На утро десятого состоялся парад. Приглашенные государя устроились на вершине Монт-Эме. Впервые бригадой гренадеров командовал Великий князь Николай Павлович, артиллерийской частью – Великий князь Михаил Павлович. Возглавил войска фельдмаршал Барклай де Толли. В прозрачном теплом воздухе под лучами утреннего солнца были видны мельчайшие детали: равнина, усыпанная красными, зелеными, голубыми, белыми, черными прямоугольниками – готовыми к параду полками, которые по сигналу взяли на караул, ощетинившись тысячами железных зубов, раздалась барабанная дробь, к ногам царя понеслось нескончаемое «ура», войска перестроились и потянулись по полям, сходясь и расходясь, выстраиваясь в огромное каре, которое объехал император со свитой, получив в награду тысячегласное «Виват». Он возвратился на Монт-Эме, и парад начался: гренадеры, за ними пехота, кавалерия, артиллерия…
Штабные офицеры, верхом, располагались неподалеку от приглашенных монархов, принцев, генералов. Николай принимал участие во многих парадах, теперь впервые оказался зрителем. Издалека незаметны были усилия тысяч людей, державших шаг, строй и оружие. За геометрической красотой перестроений скрывались мучения тех, кто в жару и пыли выполнял их. Разве возможно, чтобы эти широкие ленты, украшенные султанами и флагами, состояли из живых людей, у каждого из которых – душа, свое прошлое, свои радости и горести, надежды. Возвышаясь над равниной наряду с сильными мира сего, Озарёв вдруг осознал их безразличие к человечкам, которые копошились внизу. «Можно ли быть государем и любить народ?» – испуганно спрашивал он себя. Полки сменяли друг друга, отличные только цветом мундиров, когда вдруг замолкали барабаны и флейты, слышен становился звук их движения, похожий на шум реки среди камней.

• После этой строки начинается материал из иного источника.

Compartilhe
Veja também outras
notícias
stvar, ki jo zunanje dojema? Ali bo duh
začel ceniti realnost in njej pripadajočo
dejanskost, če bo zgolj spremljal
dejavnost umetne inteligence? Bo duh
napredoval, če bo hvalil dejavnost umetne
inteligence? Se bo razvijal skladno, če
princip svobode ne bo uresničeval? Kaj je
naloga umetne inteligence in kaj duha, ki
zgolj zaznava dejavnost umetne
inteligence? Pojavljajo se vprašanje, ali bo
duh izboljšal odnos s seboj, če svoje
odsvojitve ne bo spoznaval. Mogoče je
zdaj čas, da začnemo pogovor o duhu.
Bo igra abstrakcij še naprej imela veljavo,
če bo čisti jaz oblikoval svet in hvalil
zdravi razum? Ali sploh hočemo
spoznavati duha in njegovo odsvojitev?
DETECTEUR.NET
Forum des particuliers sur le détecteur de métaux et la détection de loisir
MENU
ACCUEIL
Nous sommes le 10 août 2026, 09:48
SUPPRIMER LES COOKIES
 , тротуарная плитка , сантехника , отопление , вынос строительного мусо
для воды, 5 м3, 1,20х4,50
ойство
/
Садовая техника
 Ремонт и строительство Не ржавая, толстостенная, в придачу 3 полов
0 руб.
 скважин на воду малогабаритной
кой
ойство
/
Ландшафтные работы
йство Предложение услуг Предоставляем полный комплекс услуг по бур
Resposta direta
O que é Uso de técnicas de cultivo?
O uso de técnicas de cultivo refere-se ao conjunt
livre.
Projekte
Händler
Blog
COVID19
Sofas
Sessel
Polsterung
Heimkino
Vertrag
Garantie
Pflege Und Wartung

Николай приблизился к группе гостей в надежде услышать обрывки их комментариев. Большинство восхищалось отменной дисциплиной. Александр светился от счастья: сто пятьдесят тысяч человек прошли перед ним, не сбившись с шага, не нарушив предписанной дистанции. Этот триумф он посвятит госпоже Крюденер, которая стояла неподалеку – высокая, в темном платье и соломенной шляпке на крашеных волосах. Немного поодаль раскрасневшийся от удовольствия князь Волконский беседовал с Веллингтоном.
Когда войска вновь выстроились в каре, со всех сторон равнины раздались пушечные выстрелы, скоро все потонуло в дыму. После двенадцати минут интенсивной стрельбы наступила тишина, равнина оказалась пустынной, что немало удивило присутствующих. Озарёв, несмотря на свои горькие мысли, испытал гордость от того, что он – русский.